Less than a decade ago, during the 111th Congress, Democrats held a majority of U.S. House seats in the (now very red) states of Arkansas (three of four seats), Indiana (five of nine), Mississippi (three of four), North Dakota (at-large), South Dakota (at-large), Tennessee (five of nine), and West Virginia (two of three). Cumulatively, Democrats held 20 of these 31 seats. Democrats don’t own delegation majorities in any of those seven states today and control just five of 31 seats: two in Indiana, one in Mississippi, and two in Tennessee.
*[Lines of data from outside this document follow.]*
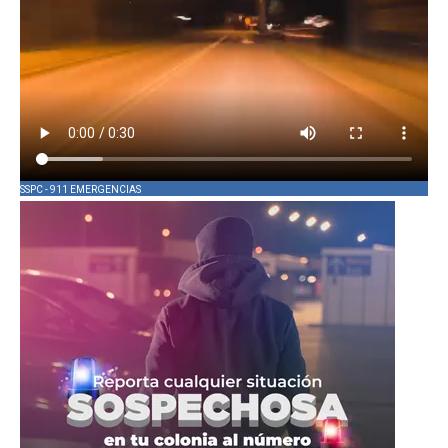
SSPC - 911 EMERGENCIAS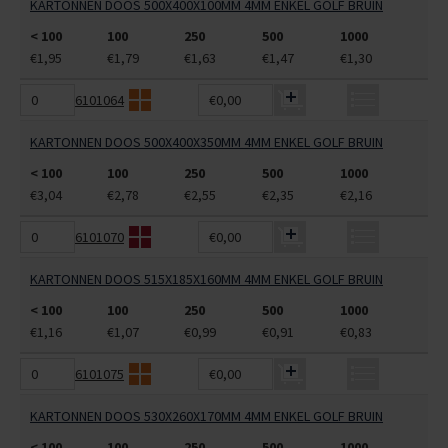
KARTONNEN DOOS 500X400X100MM 4MM ENKEL GOLF BRUIN
< 100
100
250
500
1000
€1,95
€1,79
€1,63
€1,47
€1,30
6101064
€0,00
KARTONNEN DOOS 500X400X350MM 4MM ENKEL GOLF BRUIN
< 100
100
250
500
1000
€3,04
€2,78
€2,55
€2,35
€2,16
6101070
€0,00
KARTONNEN DOOS 515X185X160MM 4MM ENKEL GOLF BRUIN
< 100
100
250
500
1000
€1,16
€1,07
€0,99
€0,91
€0,83
6101075
€0,00
KARTONNEN DOOS 530X260X170MM 4MM ENKEL GOLF BRUIN
< 100
100
250
500
1000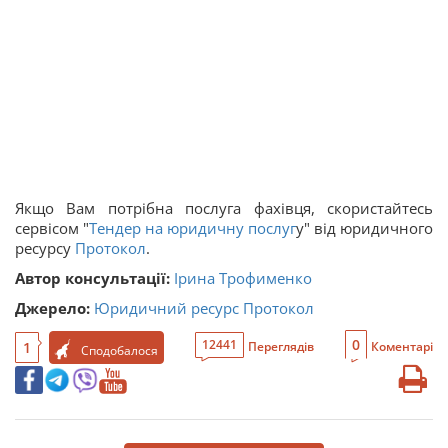
Якщо Вам потрібна послуга фахівця, скористайтесь
сервісом "
Тендер на юридичну послуг
у" від юридичного
ресурсу
Протокол
.
Автор консультації:
Ірина Трофименко
Джерело:
Юридичний ресурс Протокол
0
12441
1
Переглядів
Коментарі
Сподобалося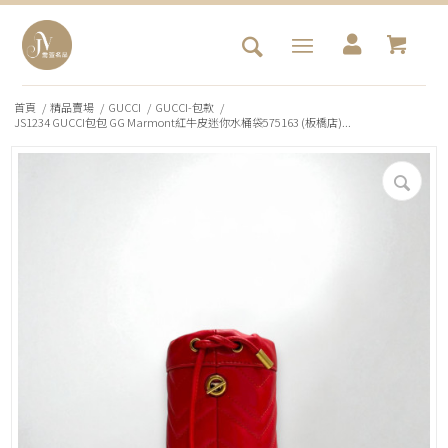
首頁
/
精品賣場
/
GUCCI
/
GUCCI-包款
/
JS1234 GUCCI包包 GG Marmont紅牛皮迷你水桶袋575163 (板橋店)...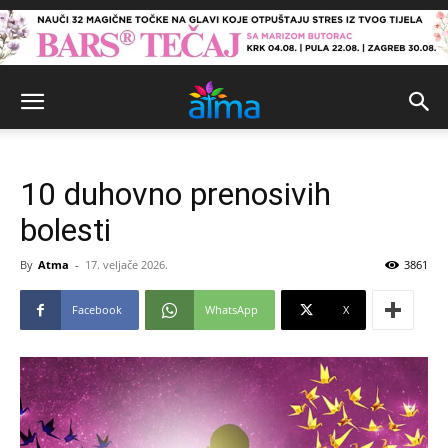
10 duhovno prenosivih
bolesti
By
Atma
-
17. veljače 2026.
3861
Facebook
WhatsApp
X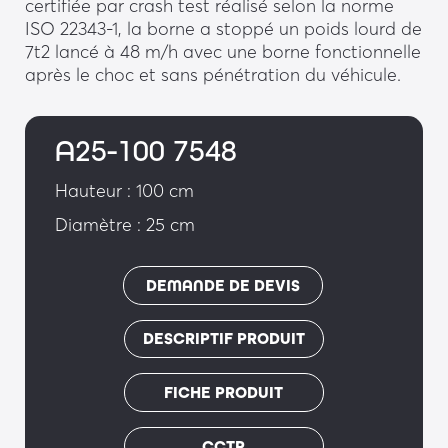
certifiée par crash test réalisé selon la norme
ISO 22343-1, la borne a stoppé un poids lourd de
7t2 lancé à 48 m/h avec une borne fonctionnelle
après le choc et sans pénétration du véhicule.
A25-100 7548
Hauteur : 100 cm
Diamètre : 25 cm
DEMANDE DE DEVIS
DESCRIPTIF PRODUIT
FICHE PRODUIT
CCTP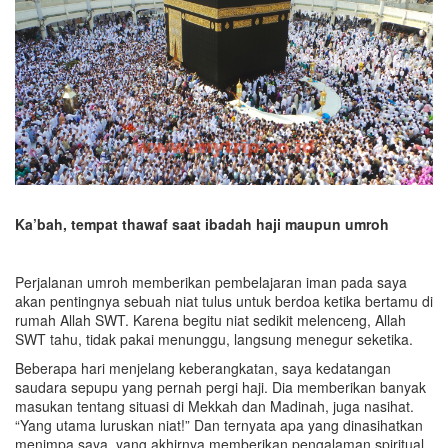
Ka’bah, tempat thawaf saat ibadah haji maupun umroh
Perjalanan umroh memberikan pembelajaran iman pada saya
akan pentingnya sebuah niat tulus untuk berdoa ketika bertamu di
rumah Allah SWT. Karena begitu niat sedikit melenceng, Allah
SWT tahu, tidak pakai menunggu, langsung menegur seketika.
Beberapa hari menjelang keberangkatan, saya kedatangan
saudara sepupu yang pernah pergi haji. Dia memberikan banyak
masukan tentang situasi di Mekkah dan Madinah, juga nasihat.
“Yang utama luruskan niat!” Dan ternyata apa yang dinasihatkan
menimpa saya, yang akhirnya memberikan pengalaman spiritual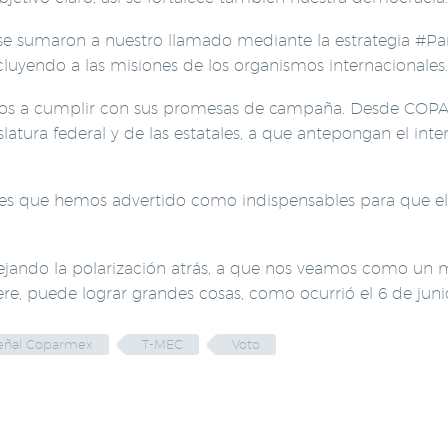
 se sumaron a nuestro llamado mediante la estrategia #Par
ncluyendo a las misiones de los organismos internacionales.
mamos a cumplir con sus promesas de campaña. Desde COP
slatura federal y de las estatales, a que antepongan el int
ores que hemos advertido como indispensables para que el
ando la polarización atrás, a que nos veamos como un m
iere, puede lograr grandes cosas, como ocurrió el 6 de jun
eñal Coparmex
T-MEC
Voto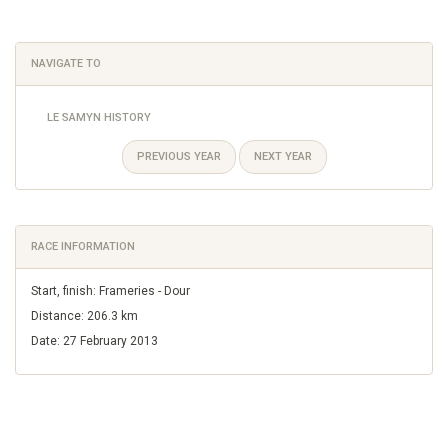
NAVIGATE TO
LE SAMYN HISTORY
PREVIOUS YEAR
NEXT YEAR
RACE INFORMATION
Start, finish: Frameries - Dour
Distance: 206.3 km
Date: 27 February 2013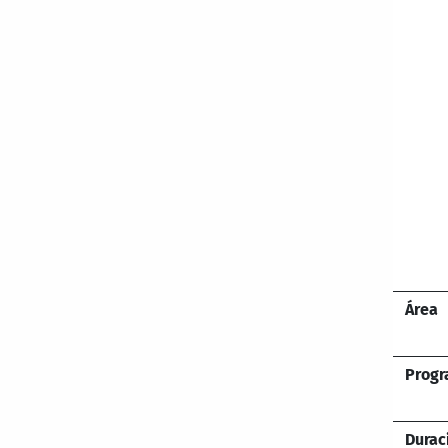
Área
Prog
Durac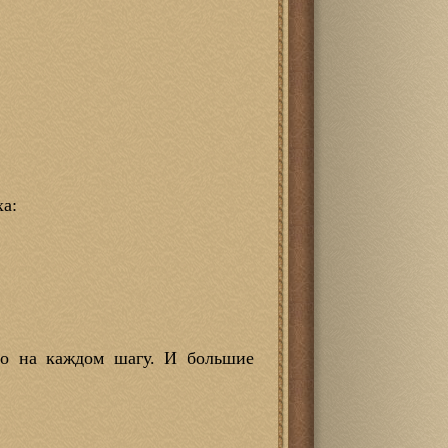
ха:
но на каждом шагу. И большие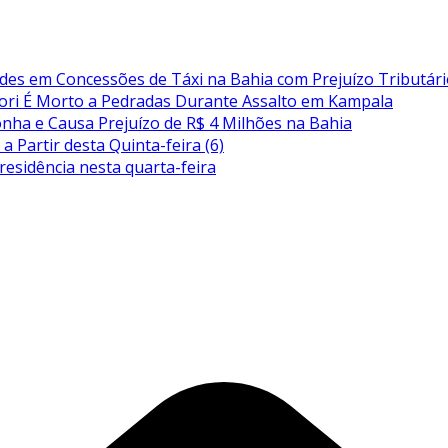
audes em Concessões de Táxi na Bahia com Prejuízo Tributár
Owori É Morto a Pedradas Durante Assalto em Kampala
conha e Causa Prejuízo de R$ 4 Milhões na Bahia
a Partir desta Quinta-feira (6)
residência nesta quarta-feira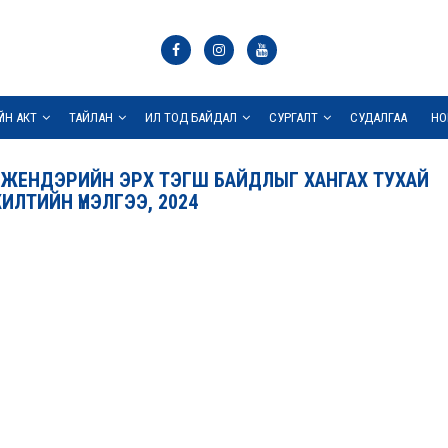
ҮЙН АКТ
ТАЙЛАН
ИЛ ТОД БАЙДАЛ
СУРГАЛТ
СУДАЛГАА
НО
 ЖЕНДЭРИЙН ЭРХ ТЭГШ БАЙДЛЫГ ХАНГАХ ТУХАЙ
ЖИЛТИЙН ҮНЭЛГЭЭ, 2024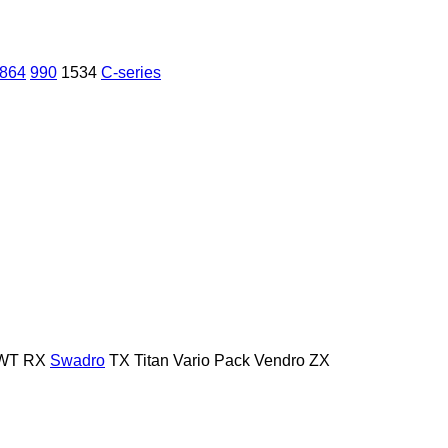
864
990
1534
C-series
WT
RX
Swadro
TX
Titan
Vario Pack
Vendro
ZX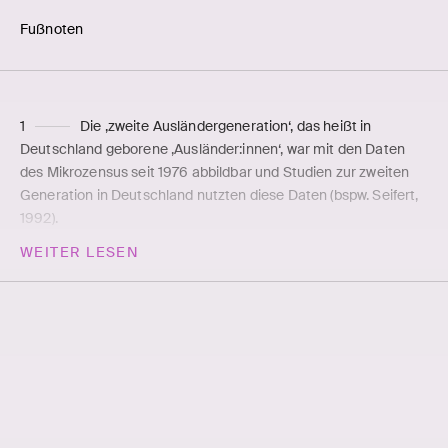
Fußno­ten
1
Die ‚zweite Ausländergeneration‘, das heißt in
Deutschland geborene ‚Ausländer:innen‘, war mit den Daten
des Mikrozensus seit 1976 abbildbar und Studien zur zweiten
Generation in Deutschland nutzten diese Daten (bspw. Seifert,
1992).
2
Das Statistische Bundesamt legte lediglich fest, dass
WEITER LESEN
im Ausland als Deutsche Geborene mit Eltern, die durch
Geburt Deutsche sind, keinen ‚Migrationshintergrund‘ haben.
Das war zuvor nicht der Fall. Das Amt passte dies bei einer
Revision der Publikation „Bevölkerung mit
Migrationshintergrund“ im Jahr 2016 rückwirkend an.
3
Aber auch in der Systematik der Publikation
„Bevölkerung mit Migrationshintergrund“ selbst findet sich
diese Logik der Ausweitung des ‚Ausländer:innenstatus‘, da sie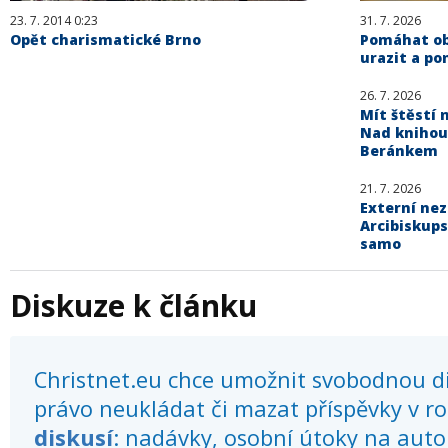
23. 7. 2014 0:23
31. 7. 2026
Opět charismatické Brno
Pomáhat obě
urazit a po
26. 7. 2026
Mít štěstí n
Nad knihou
Beránkem
21. 7. 2026
Externí ne
Arcibiskups
samo
Diskuze k článku
Christnet.eu chce umožnit svobodnou dis
právo neukládat či mazat příspěvky v r
diskusí
: nadávky, osobní útoky na autor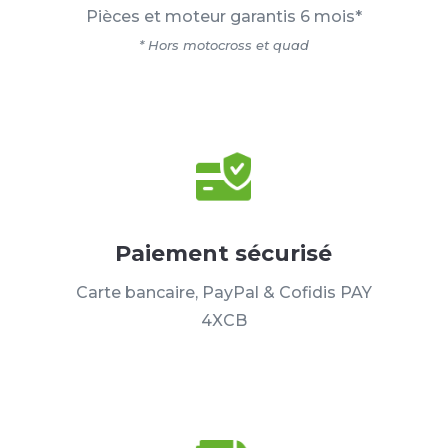
Pièces et moteur garantis 6 mois*
* Hors motocross et quad
Paiement sécurisé
Carte bancaire, PayPal & Cofidis PAY
4XCB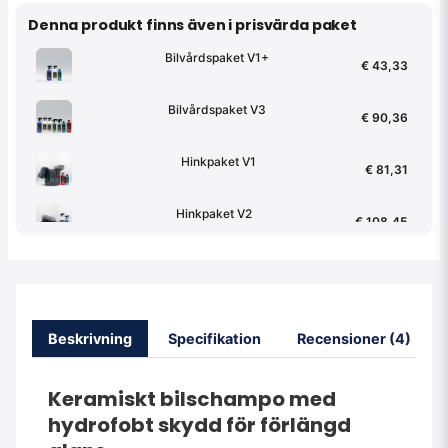
Denna produkt finns även i prisvärda paket
Bilvårdspaket V1+
€ 43,33
Bilvårdspaket V3
€ 90,36
Hinkpaket V1
€ 81,31
Hinkpaket V2
€ 108,45
Hinkpaket V3
€ 122,02
Beskrivning
Specifikation
Recensioner (4)
Keramiskt bilschampo med
hydrofobt skydd för förlängd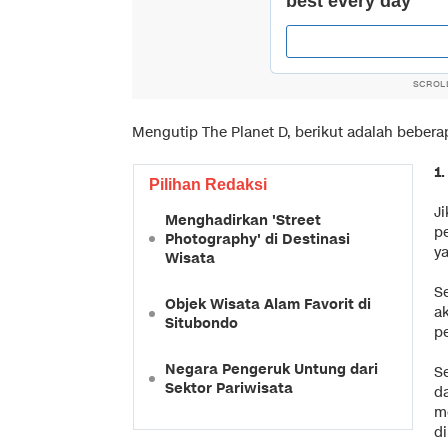
SCROL
Mengutip
The Planet D
, berikut adalah bebera
1.
Pilihan Redaksi
J
Menghadirkan 'Street
p
Photography' di Destinasi
y
Wisata
Se
Objek Wisata Alam Favorit di
a
Situbondo
p
Negara Pengeruk Untung dari
S
Sektor Pariwisata
d
m
d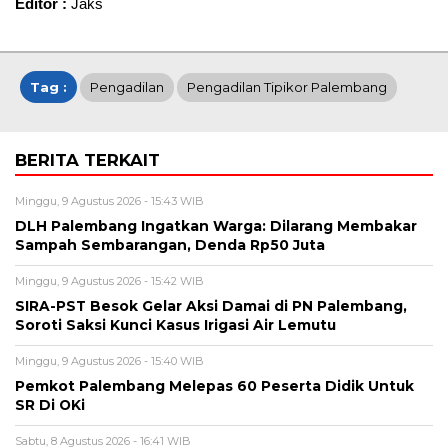
Editor :
Jaks
Tag :
Pengadilan
Pengadilan Tipikor Palembang
BERITA TERKAIT
Minggu, 9 Agustus 2026 - 15:43 WIB
DLH Palembang Ingatkan Warga: Dilarang Membakar
Sampah Sembarangan, Denda Rp50 Juta
Minggu, 9 Agustus 2026 - 15:42 WIB
SIRA-PST Besok Gelar Aksi Damai di PN Palembang,
Soroti Saksi Kunci Kasus Irigasi Air Lemutu
Minggu, 9 Agustus 2026 - 15:40 WIB
Pemkot Palembang Melepas 60 Peserta Didik Untuk
SR Di OKi
Sabtu, 8 Agustus 2026 - 16:41 WIB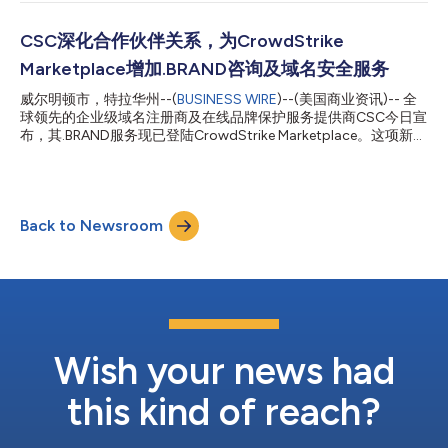
生态系统。根据CSC发布的《2026年首席信息安全官（CISO）展
望报告》，73%的受访者表示，相较于风险，人工智能为网络安全
领域带来了更多机遇。然而，这些安全负责人在防范各类网络攻击
CSC深化合作伙伴关系，为CrowdStrike
方面仍面临挑战，其中包括由人工智能驱动的域名生成算法
Marketplace增加.BRAND咨询及域名安全服务
（DGA）攻击。86%的受访者将此类威胁列为重点关注对象。 为
全面了解首席信息安全官（CISO）对当前网络安全格局的看法，
威尔明顿市，特拉华州--(
BUSINESS WIRE
)--(美国商业资讯)-- 全
CSC于2026年第一季度对300名高级管理人员进行了调研，受访
球领先的企业级域名注册商及在线品牌保护服务提供商CSC今日宣
者包括首席信息安全官（CISO）、首席技术官（CTO）、首席信
布，其.BRAND服务现已登陆CrowdStrike Marketplace。这项新服
息官（CIO）以及网络安全负责人。 《2026年首席信息安全官
务依托CSC的现有集成（与 CrowdStrike Falcon®平台），为企业
（CISO）展望报告》的主要发现包括： 受访者认为，2025年最主
提供先进的域名咨询与安全支持，助力其顺利完成ICANN新通用顶
要的三大网络安全威胁依次为：1）域名/DNS劫持及子域名接管攻
级域名（gTLD）计划的申请流程——该申请窗口现已开放，截止
击；...
日期为2026年8月12日。 随着人工智能（AI）推动数字资产和域名
Back to Newsroom
系统（DNS）基础设施活动日益活跃，域名组合管理已成为企业网
络安全的重要组成部分。随着CSC的.BRAND服务在CrowdStrike
Marketplace上线，客户能够实现集中管控，并减少对第三方域名
的依赖。通过建立符合零信任原则的集中式认证DNS信任锚点，使
用.BRAND顶级域名（TLD）的企业将获得经过验证的第一方资
产，从而有效防范仿冒域名注册。 CSC数字品牌服务部首席技术
官Ihab Shraim表示，“借助.BRAND顶级域名，企业能够更好地掌
控域名安全，从而在人工智能时代增强信任度、...
Wish your news had
this kind of reach?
Twelve of these 15 former Democratic-controlled seats were lost after the GOP landslide of 2010.


  1. Nikoli Orr on July 1, 2020 at 10:44 pm

    None of these 7 states are expected to have a D-majority delegation after all the votes are tabulated – which, with luck, should be completed by a week or a ‘scaramucci’ after the Third of November. Indeed, the fact that the Democrats now hold a clear majority of the lower chamber seats with barely a presence in these and other similar venues is a testament to the party’s increasing strength in and reliance upon populous and/or coastal states for their base of support.

    Two open seats in IN have at least an outside chance of party switches. The “North Suburbs & Kokomo” district (Susan Lynn Wiant Brooks; R; former US Attorney for SD of IN) is comprised mainly of upper-income, highly-educated voters, many of whom are more and more dismayed with the type of Republican politics practiced by the current WH occupant. The other, the “Gary & Northwest” district of departing Democrat Peter John Visclosky, does have some R-leaning rural regions, though the votes of those areas may not be enough to overcome the dominant Lake County, particularly in what is shaping up to be a banner Democratic year, with IE groups like “43 Alumni for Biden” boosting their prospects.